August 2012: My family and I packed up our little house on a hilltop in Bath and moved to Toronto. I decided to come with them last minute after a lot of deliberation- I finally realised that the chance to live abroad and yet still be surrounded by my whole entire family was a rare gift and I’d be a fool to pass it up.
October 2012: I worked as a runner and general assistant with a film crew covering the Russel Tribunal on Palestine in New York City. I’d never been to NYC before and had been dumped by text the week before, so this was one of the most incredible experiences of my life on so many levels! I got to be in the vicinity of some truly incredible people and heroes of mine (I also got asked out by a University Professor in the line for the loos on the first day of the tribunal, so that was cool).
November 2012: Started working full time in a tea store in Toronto. It was in that store that I met some of my best friends and most influential role models rolled into one.
December 2012: It snowed a lot. I thought I was going to die from frostbite but I didn’t. I met a cool guy. He’s still around.
January 2013: I started spending more time exploring and getting to know the city. I didn’t get lost as often.
March 2013: Went to the launch of Chatelaine Magazine’s test kitchen and served tea to Nigella Lawson. Spent a month in Trinidad. I’m half Trinidadian so a lot of my family is there, and it was an incredible trip. Lots of food, lots of sunshine, lots of beautiful oceans and lots of quality time with my family.
April 2013: Went back to Chatelaine Magazine and served tea to Curtis Stone. Lots of innuendos were flying around. I felt very awkward about it. He liked the tea though.

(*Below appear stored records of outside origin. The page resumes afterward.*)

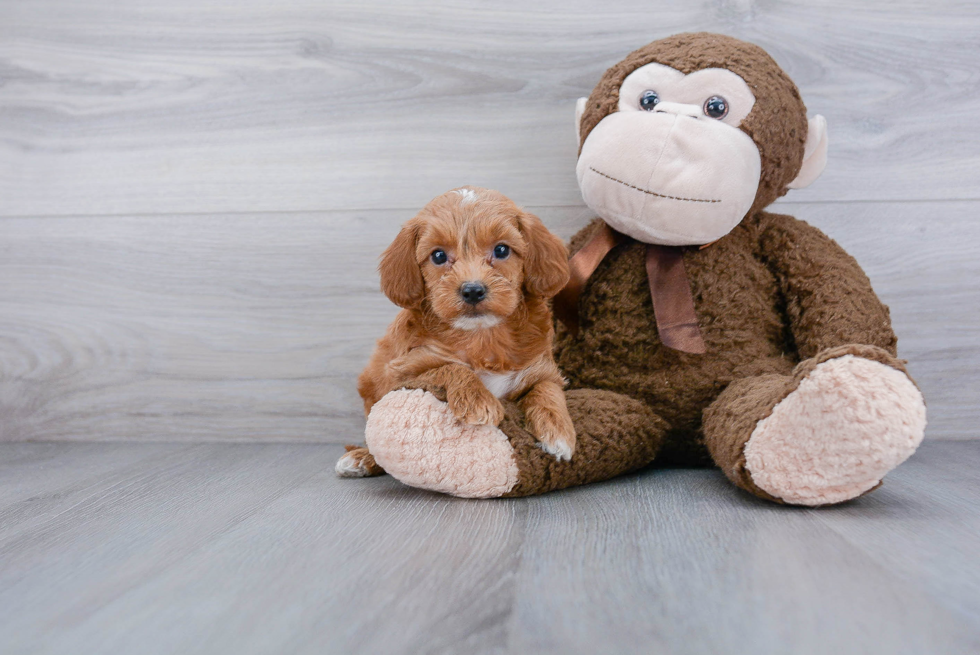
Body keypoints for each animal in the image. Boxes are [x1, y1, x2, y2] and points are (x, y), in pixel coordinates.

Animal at [334, 187, 576, 480]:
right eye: (438, 256)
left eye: (502, 250)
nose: (472, 290)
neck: (482, 337)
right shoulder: (402, 374)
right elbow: (450, 367)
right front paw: (478, 400)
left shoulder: (541, 368)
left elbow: (547, 389)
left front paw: (558, 431)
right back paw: (360, 458)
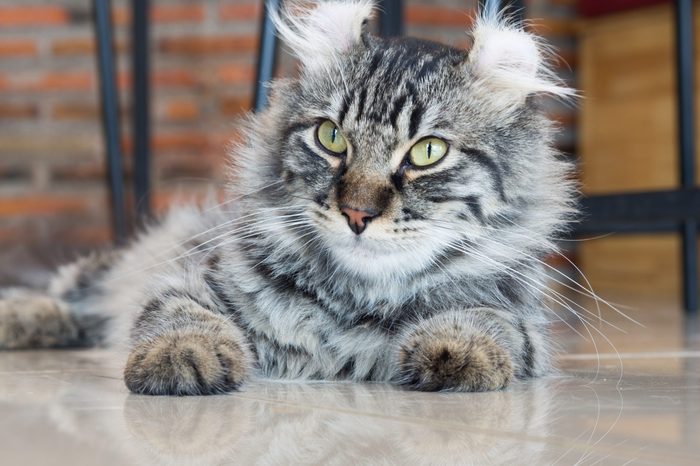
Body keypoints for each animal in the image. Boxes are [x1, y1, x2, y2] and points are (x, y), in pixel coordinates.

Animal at [0, 0, 576, 396]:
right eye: (331, 137)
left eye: (428, 152)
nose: (357, 214)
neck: (353, 303)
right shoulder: (189, 279)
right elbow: (178, 316)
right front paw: (182, 359)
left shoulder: (525, 326)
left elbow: (485, 322)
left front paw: (455, 353)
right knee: (73, 292)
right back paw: (23, 317)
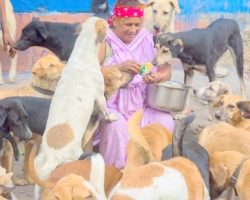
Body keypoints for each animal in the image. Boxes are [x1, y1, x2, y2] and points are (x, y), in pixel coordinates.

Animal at [33, 17, 115, 189]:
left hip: (40, 165)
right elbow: (105, 109)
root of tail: (53, 156)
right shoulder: (100, 95)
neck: (83, 54)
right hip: (76, 157)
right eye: (106, 25)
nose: (111, 25)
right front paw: (110, 117)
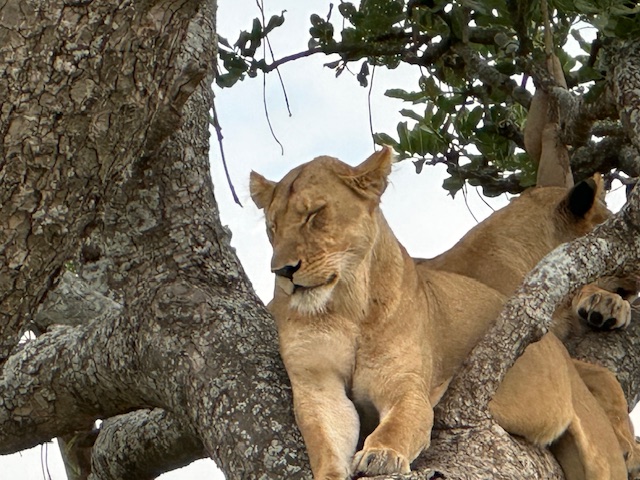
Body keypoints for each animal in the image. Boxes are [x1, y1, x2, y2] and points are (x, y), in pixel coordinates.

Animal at [250, 147, 637, 479]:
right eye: (272, 228)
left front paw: (608, 305)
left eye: (314, 215)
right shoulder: (318, 383)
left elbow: (604, 375)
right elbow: (603, 375)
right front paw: (630, 445)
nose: (282, 271)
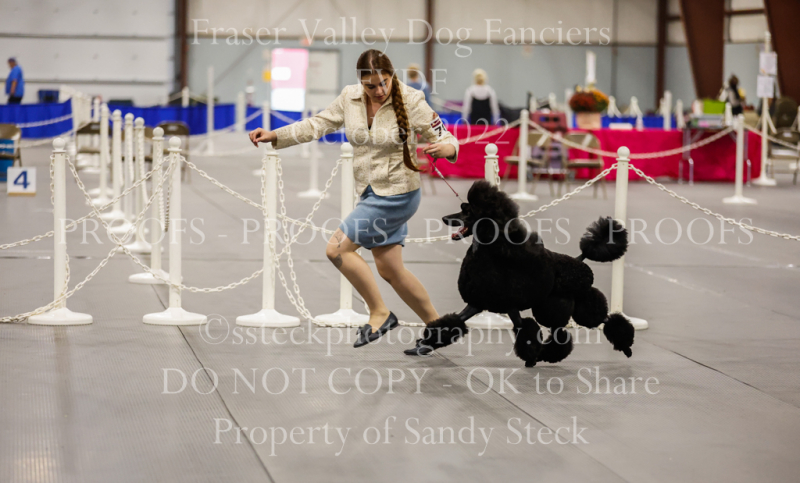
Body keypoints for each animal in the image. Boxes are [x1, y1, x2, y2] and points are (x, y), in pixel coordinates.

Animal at [408, 180, 635, 367]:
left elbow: (523, 329)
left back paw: (625, 346)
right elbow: (451, 323)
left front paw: (531, 359)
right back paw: (550, 355)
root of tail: (579, 260)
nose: (445, 218)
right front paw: (422, 346)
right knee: (559, 331)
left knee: (603, 320)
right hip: (550, 306)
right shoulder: (477, 303)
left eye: (467, 211)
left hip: (577, 301)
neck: (491, 256)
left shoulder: (510, 305)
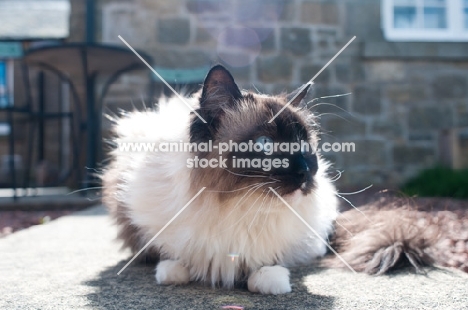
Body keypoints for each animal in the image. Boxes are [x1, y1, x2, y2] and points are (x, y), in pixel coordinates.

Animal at [102, 65, 338, 294]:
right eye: (265, 143)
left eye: (304, 146)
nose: (305, 172)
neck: (235, 203)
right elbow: (170, 254)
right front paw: (173, 271)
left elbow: (266, 261)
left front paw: (269, 281)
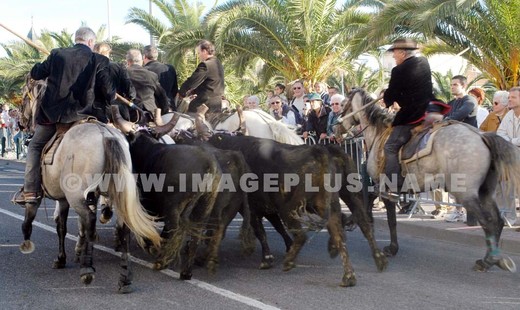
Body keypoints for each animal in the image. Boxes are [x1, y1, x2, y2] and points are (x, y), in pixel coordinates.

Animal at [207, 133, 386, 286]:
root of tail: (321, 150)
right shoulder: (268, 209)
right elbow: (276, 227)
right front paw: (284, 248)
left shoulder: (254, 209)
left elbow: (262, 231)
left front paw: (267, 259)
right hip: (343, 198)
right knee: (356, 227)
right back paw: (359, 270)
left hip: (291, 208)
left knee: (303, 235)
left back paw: (289, 262)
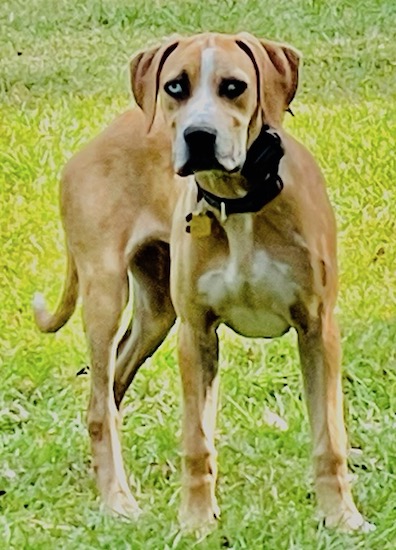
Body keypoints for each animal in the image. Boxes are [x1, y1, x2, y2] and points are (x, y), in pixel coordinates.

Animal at [34, 32, 372, 532]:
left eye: (234, 87)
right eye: (175, 86)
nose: (198, 136)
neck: (240, 202)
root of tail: (92, 145)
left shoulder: (317, 329)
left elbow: (329, 438)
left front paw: (342, 518)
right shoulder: (197, 334)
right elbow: (197, 440)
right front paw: (196, 521)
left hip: (155, 314)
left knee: (111, 390)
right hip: (106, 293)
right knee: (100, 407)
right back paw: (116, 499)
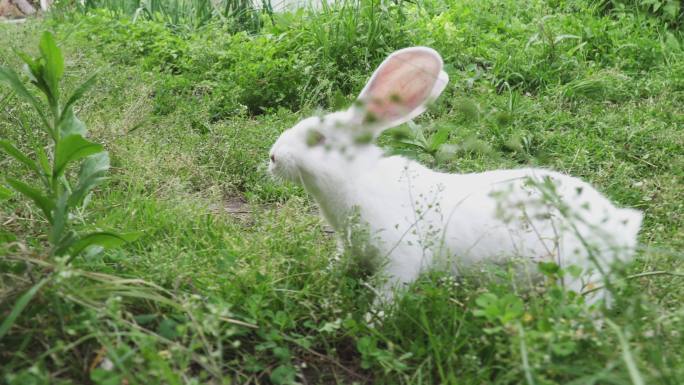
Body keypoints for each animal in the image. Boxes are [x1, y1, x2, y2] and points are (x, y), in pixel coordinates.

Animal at [270, 46, 644, 306]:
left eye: (318, 139)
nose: (273, 157)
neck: (356, 178)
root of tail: (620, 224)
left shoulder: (400, 261)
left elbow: (388, 297)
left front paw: (372, 323)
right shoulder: (348, 247)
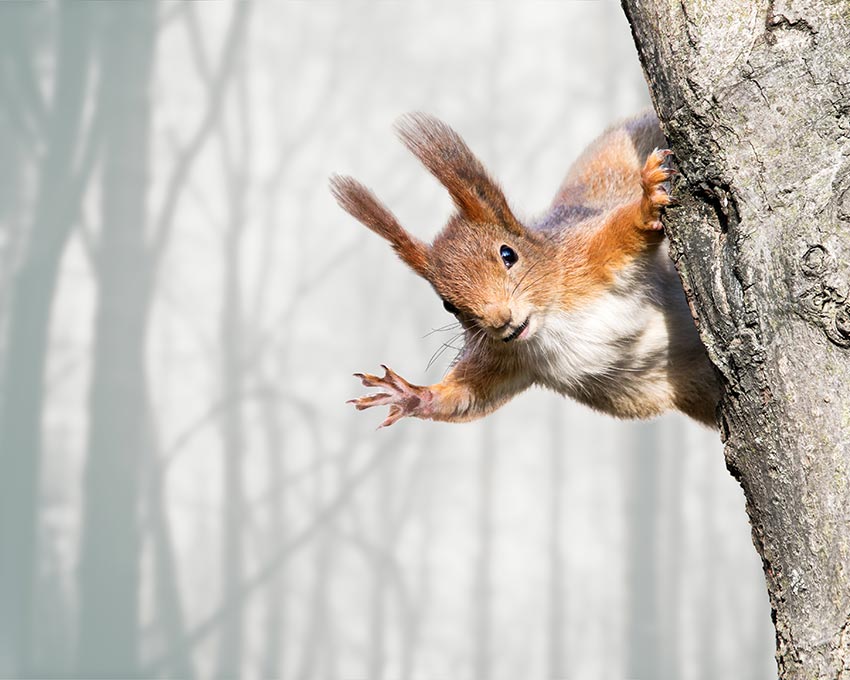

May-June 2013: Worked a lot, made a lot of money. So that was good!
July 2013: Left my job and spent a lot of time at the beach. Went to the first ever Toronto Urban Roots Festival and fangirled over the Cat Empire.
August 2013: Went camping in Northern Ontario with roughly 47 of my cousins and their families. Also explored Ottawa and Montreal, and totally fell in love with Montreal.
September 2013: My Canadian pals threw me not one, but TWO surprise going away parties! I cried a lot. I spent a lot of time avoiding my empty suitcases. I went back to the UK, turned 20 and moved into my residence flat.
When I am Queen of the World, my first decree will be that gap years will be compulsory. I became so much more confident, self-assured, and happy. I overcame a lot of things that had been weighing my spirit down during school, and most importantly I had the time to address them. I had time to read for pleasure! What a miracle! I was 100% certain that I wanted to study Linguistics, and I appreciated education a lot more having been away from it for a little while.
I truly believe that taking a year out made me understand exactly what I was getting into by going to university. I became more mature and inquisitive- traits that have served me so well since starting my degree. It was without a doubt, the best year of my life. Take me back!!!